Colposcopy is a diagnostic procedure in which a colposcope (a dissecting microscope with various magnification lenses) is used to provide an illuminated, magnified view of the cervix, vagina, and vulva (picture 1). Colposcopic evaluation of the cervix and vagina is based on the finding that malignant and premalignant epithelium have specific macroscopic characteristics relating to contour, color, and vascular pattern that are recognizable by colposcopy. The improved visualization of epithelial surfaces enhances the colposcopist's ability to distinguish normal from abnormal areas and to obtain directed biopsies from suspicious tissue. Colposcopy of the vulva, a keratinized epithelium, provides a magnified bright light examination. The primary goal of colposcopy is to identify precancerous and cancerous lesions so that they may be treated early.

━━━━

_PROBLEM TO SOLVE_: Proceed with the passage on colposcopy, picking up after its final sentence.

Figure understanding tasks:
━━━━

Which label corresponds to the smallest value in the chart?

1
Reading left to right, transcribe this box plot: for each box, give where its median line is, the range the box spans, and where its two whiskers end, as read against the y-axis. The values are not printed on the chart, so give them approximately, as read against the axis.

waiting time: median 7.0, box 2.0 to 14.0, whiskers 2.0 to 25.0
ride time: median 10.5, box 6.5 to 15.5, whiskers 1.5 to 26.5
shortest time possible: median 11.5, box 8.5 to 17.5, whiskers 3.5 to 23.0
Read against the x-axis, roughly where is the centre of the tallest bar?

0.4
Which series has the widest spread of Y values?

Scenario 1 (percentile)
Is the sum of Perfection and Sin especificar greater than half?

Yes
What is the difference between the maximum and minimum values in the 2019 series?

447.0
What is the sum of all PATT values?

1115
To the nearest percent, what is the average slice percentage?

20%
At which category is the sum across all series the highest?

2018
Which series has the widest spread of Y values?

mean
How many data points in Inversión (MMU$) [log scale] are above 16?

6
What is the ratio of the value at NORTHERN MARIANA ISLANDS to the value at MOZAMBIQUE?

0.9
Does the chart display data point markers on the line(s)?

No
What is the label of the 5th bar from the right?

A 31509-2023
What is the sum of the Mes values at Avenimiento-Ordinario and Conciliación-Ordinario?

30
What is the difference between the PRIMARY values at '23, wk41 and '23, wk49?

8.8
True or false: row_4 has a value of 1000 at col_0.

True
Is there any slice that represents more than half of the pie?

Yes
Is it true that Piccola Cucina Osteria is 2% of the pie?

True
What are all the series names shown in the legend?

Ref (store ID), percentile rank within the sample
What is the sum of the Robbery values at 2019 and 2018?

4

━━━━

_RESPONSE BELOW_:
In 2006, the American Society for Colposcopy and Cervical Pathology (ASCCP) convened a conference to create guidelines for management of women with abnormal cervical cancer screening tests and cervical intraepithelial neoplasia based on the best available evidence [1,2]. Multiple organizations committed to women's health and cancer care were represented at the conference. Colposcopy was recommended for the following general categories in adult women; (the recommendations were modified for adolescents):
- Specific cytological abnormalities:
- Persistent atypical cells of undetermined significance (ASC-US) or ASC-US with positive high-risk human papillomavirus (HPV) subtypes
- ASC suggestive of high-grade lesion (ASC-H)
- Atypical glandular cells (AGC)
- Low-grade squamous intraepithelial lesions (LSIL)
- High-grade squamous intraepithelial lesion (HSIL)
- Suspicious for invasive cancer
- Malignant cells present
These cytologic abnormalities and their management are described in detail separately. (See "Cervical and vaginal cytology: Interpretation of results".) (See also individual topic reviews for each lesion).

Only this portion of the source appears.